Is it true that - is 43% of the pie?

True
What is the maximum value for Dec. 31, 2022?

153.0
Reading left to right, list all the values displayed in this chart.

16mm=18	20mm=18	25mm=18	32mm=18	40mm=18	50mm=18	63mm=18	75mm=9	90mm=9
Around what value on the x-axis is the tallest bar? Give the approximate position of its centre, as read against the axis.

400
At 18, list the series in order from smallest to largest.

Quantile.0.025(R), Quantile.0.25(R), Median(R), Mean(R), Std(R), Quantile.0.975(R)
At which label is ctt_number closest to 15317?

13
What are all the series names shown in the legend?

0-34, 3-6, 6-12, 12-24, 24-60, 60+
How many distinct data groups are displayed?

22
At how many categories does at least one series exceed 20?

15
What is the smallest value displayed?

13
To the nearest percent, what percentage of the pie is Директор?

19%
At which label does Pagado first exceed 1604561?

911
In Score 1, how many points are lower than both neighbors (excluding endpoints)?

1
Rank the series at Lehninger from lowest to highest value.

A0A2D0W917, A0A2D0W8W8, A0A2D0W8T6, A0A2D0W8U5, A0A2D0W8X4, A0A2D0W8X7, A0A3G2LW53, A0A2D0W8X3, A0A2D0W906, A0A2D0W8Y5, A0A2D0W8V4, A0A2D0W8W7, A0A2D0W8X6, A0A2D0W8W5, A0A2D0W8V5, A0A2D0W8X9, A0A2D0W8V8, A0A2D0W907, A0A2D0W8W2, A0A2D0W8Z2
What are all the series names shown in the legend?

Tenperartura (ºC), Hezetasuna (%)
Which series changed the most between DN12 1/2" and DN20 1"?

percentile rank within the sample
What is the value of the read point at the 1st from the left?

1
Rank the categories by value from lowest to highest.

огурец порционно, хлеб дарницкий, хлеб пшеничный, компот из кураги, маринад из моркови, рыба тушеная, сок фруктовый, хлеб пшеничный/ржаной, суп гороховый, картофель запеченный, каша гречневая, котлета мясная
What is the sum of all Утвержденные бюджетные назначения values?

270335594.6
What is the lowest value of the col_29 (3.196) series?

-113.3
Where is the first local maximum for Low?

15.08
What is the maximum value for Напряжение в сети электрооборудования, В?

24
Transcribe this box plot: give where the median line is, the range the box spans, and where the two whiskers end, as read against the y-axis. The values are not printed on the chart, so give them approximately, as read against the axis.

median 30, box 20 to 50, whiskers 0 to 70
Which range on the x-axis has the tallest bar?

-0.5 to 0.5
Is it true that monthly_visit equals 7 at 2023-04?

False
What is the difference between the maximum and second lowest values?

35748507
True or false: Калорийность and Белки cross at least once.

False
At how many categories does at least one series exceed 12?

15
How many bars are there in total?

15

- [Assigned task]
Show each line of the entries above that contains the word "label". Case counts.

- [Answer]
At which label is ctt_number closest to 15317?
At which label does Pagado first exceed 1604561?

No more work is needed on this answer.